When power goes out, water purification systems may not be functioning fully. Safe water for drinking, cooking and personal hygiene includes bottled, boiled or treated water. Your state, local or tribal health department can make specific recommendations for boiling or treating water in your area.

Medications

Some drugs require refrigeration to keep their strength, including many liquid drugs.

  • When the power is out for a day or more, throw away any medication that should be refrigerated, unless the drug’s label says otherwise.
  • If a life depends on the refrigerated drug, but the medications have been at room temperature, use them only until a new supply is available.
  • Replace all refrigerated drugs as soon as possible.

Extreme Heat

Be aware of yours and others’ risk for heat stroke, heat exhaustion, heat cramps and fainting.

Heat stroke is the most serious heat illness. It happens when the body can’t control its own temperature and its temperature rises rapidly. Sweating fails and the body cannot cool down. Body temperature may rise to 106°F or higher within 10 – 15 minutes. Heat stroke can cause death or permanent disability if emergency care is not given.

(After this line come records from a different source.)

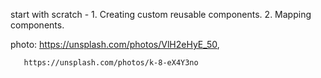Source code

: start with scratch - 1. Creating custom reusable components.
                     2. Mapping components.


photo: https://unsplash.com/photos/VlH2eHyE_50,

       https://unsplash.com/photos/k-8-eX4Y3no
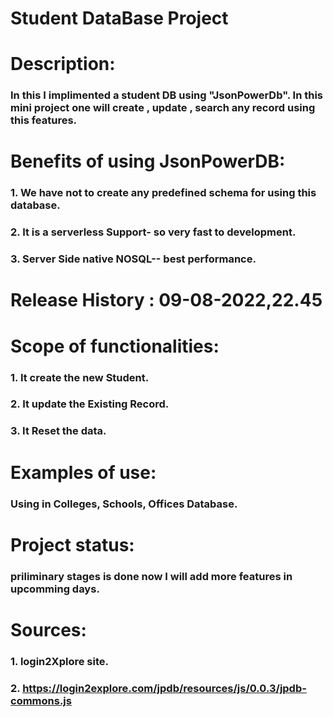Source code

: # Student DataBase Project
# Description:
### In this I implimented a student DB using "JsonPowerDb". In this mini project one will create , update , search any record using this features.

# Benefits of using JsonPowerDB:
### 1. We have not to create any predefined schema for using this database.
### 2. It is a serverless Support- so very fast to development.
### 3. Server Side native NOSQL-- best performance.

# Release History : 09-08-2022,22.45

# Scope of functionalities:
### 1. It create the new Student.
### 2. It update the Existing Record.
### 3. It Reset the data.

# Examples of use:
### Using in Colleges, Schools, Offices Database.

# Project status:
### priliminary stages is done now I will add more features in upcomming days.

# Sources:
### 1. login2Xplore site.
### 2. https://login2explore.com/jpdb/resources/js/0.0.3/jpdb-commons.js
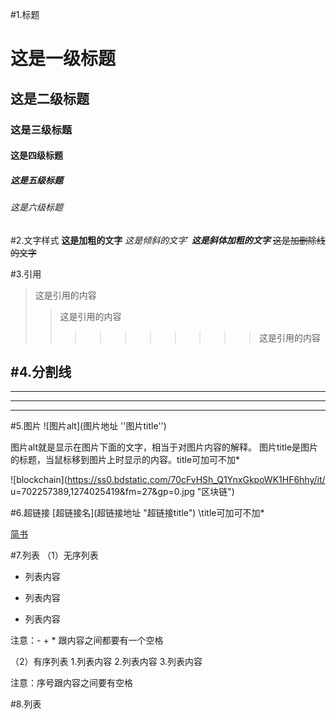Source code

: #1.标题
# 这是一级标题
## 这是二级标题
### 这是三级标题
#### 这是四级标题
##### 这是五级标题
###### 这是六级标题

#2.文字样式
**这是加粗的文字**
*这是倾斜的文字*`
***这是斜体加粗的文字***
~~这是加删除线的文字~~

#3.引用
>这是引用的内容
>>这是引用的内容
>>>>>>>>>>这是引用的内容

#4.分割线
---
----
***
*****

#5.图片
\![图片alt](图片地址 ''图片title'')

图片alt就是显示在图片下面的文字，相当于对图片内容的解释。
图片title是图片的标题，当鼠标移到图片上时显示的内容。title可加可不加*

![blockchain](https://ss0.bdstatic.com/70cFvHSh_Q1YnxGkpoWK1HF6hhy/it/
u=702257389,1274025419&fm=27&gp=0.jpg "区块链")

#6.超链接
\[超链接名](超链接地址 "超链接title")
\title可加可不加*

[简书](http://jianshu.com)

#7.列表
（1）无序列表
- 列表内容
+ 列表内容
* 列表内容

注意：- + * 跟内容之间都要有一个空格

（2）有序列表
1.列表内容
2.列表内容
3.列表内容

注意：序号跟内容之间要有空格

#8.列表
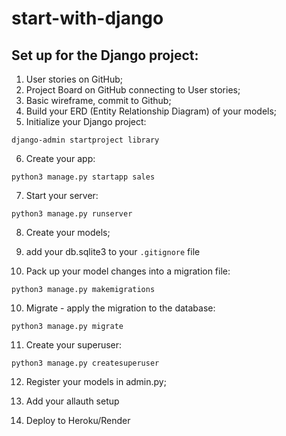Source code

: # start-with-django


## Set up for the Django project:

1. User stories on GitHub;
2. Project Board on GitHub connecting to User stories;
3. Basic wireframe, commit to Github;
4. Build your ERD (Entity Relationship Diagram) of your models;
5. Initialize your Django project: 

`django-admin startproject library`

6. Create your app:

`python3 manage.py startapp sales`

7. Start your server:

`python3 manage.py runserver`

8. Create your models;

9. add your db.sqlite3 to your `.gitignore` file

10. Pack up your model changes into a migration file:

`python3 manage.py makemigrations`

10. Migrate - apply the migration to the database:

`python3 manage.py migrate`

11. Create your superuser:

`python3 manage.py createsuperuser`

12. Register your models in admin.py;

13. Add your allauth setup

14. Deploy to Heroku/Render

If air conditioning is not available in your home:

  • Contact your local health department or locate an air-conditioned shelter in your area.
  • Spend some time at a shopping mall or public library–even a few hours spent in air conditioning can help.
  • Take cool showers or baths.
  • Don’t rely solely on fans to keep you cool. While electric fans might provide some comfort, when temperatures are exceedingly hot, they won’t prevent heat-related illness.